## To-do item
State how many of the lines below contain the string "Central", treating uppercase and lowercase letters as distinct. Give only the number.

## Data provided
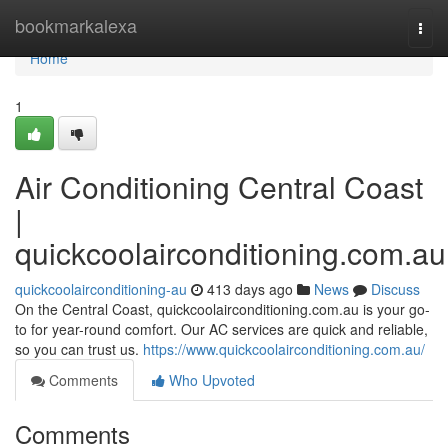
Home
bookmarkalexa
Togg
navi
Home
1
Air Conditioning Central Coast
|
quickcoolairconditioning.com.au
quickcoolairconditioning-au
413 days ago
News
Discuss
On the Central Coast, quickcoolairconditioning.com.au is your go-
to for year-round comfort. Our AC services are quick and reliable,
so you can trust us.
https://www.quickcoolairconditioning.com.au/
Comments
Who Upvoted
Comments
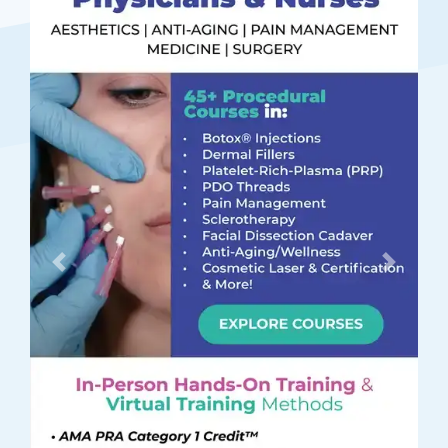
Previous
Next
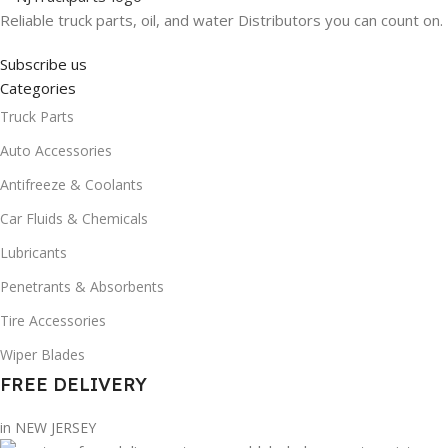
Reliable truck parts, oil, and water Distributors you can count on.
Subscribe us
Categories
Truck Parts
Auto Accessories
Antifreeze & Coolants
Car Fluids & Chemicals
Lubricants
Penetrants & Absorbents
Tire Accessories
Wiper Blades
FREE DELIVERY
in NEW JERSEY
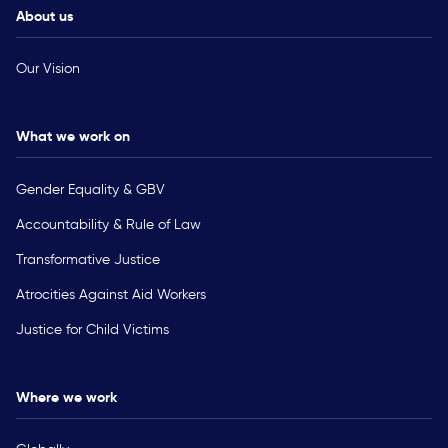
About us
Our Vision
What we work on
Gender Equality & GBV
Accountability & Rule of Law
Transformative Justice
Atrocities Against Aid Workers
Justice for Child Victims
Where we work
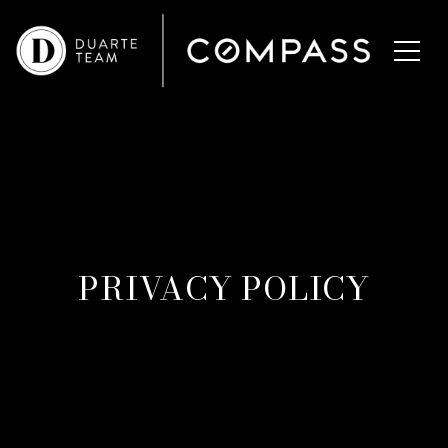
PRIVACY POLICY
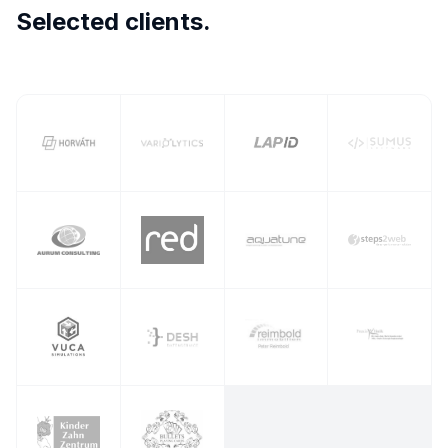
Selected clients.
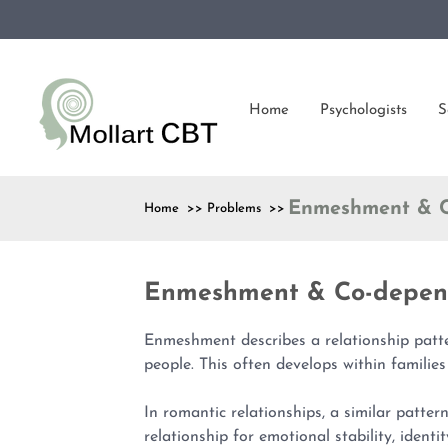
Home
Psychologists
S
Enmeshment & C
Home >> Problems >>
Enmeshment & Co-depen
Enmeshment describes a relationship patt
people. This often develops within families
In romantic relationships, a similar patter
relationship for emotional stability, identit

--

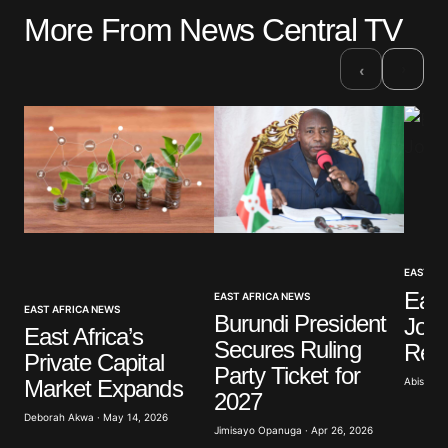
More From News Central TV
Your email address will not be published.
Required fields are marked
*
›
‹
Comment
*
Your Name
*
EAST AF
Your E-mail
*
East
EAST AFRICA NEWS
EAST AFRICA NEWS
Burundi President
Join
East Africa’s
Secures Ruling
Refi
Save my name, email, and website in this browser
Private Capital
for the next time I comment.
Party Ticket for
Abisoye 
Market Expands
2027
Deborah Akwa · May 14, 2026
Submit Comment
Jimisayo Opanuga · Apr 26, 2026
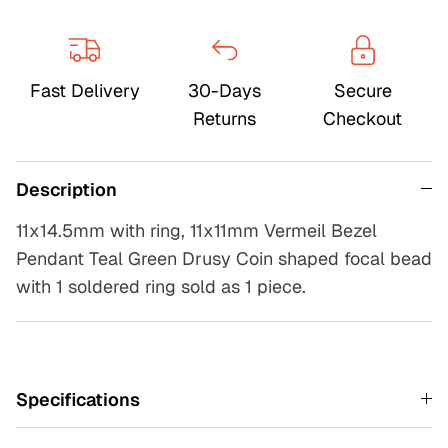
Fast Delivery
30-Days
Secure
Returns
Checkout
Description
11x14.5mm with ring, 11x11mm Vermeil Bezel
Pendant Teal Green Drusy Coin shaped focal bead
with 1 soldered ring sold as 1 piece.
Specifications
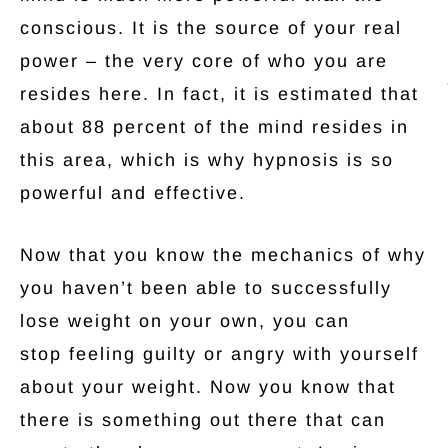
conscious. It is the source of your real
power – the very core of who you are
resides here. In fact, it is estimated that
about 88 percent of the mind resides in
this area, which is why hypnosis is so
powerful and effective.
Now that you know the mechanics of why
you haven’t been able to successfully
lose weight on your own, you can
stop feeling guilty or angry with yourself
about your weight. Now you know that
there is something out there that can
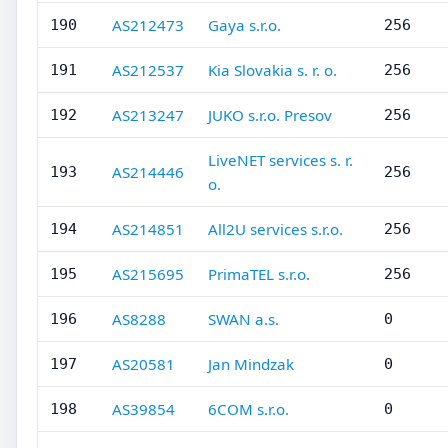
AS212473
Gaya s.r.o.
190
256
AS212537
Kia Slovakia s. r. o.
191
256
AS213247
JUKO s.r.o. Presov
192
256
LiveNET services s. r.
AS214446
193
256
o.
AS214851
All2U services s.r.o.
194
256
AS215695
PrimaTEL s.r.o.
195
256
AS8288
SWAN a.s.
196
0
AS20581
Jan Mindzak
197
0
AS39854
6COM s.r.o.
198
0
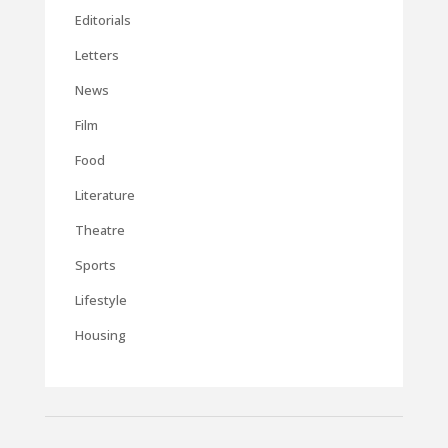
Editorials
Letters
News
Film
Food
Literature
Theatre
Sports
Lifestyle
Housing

## Task answer
3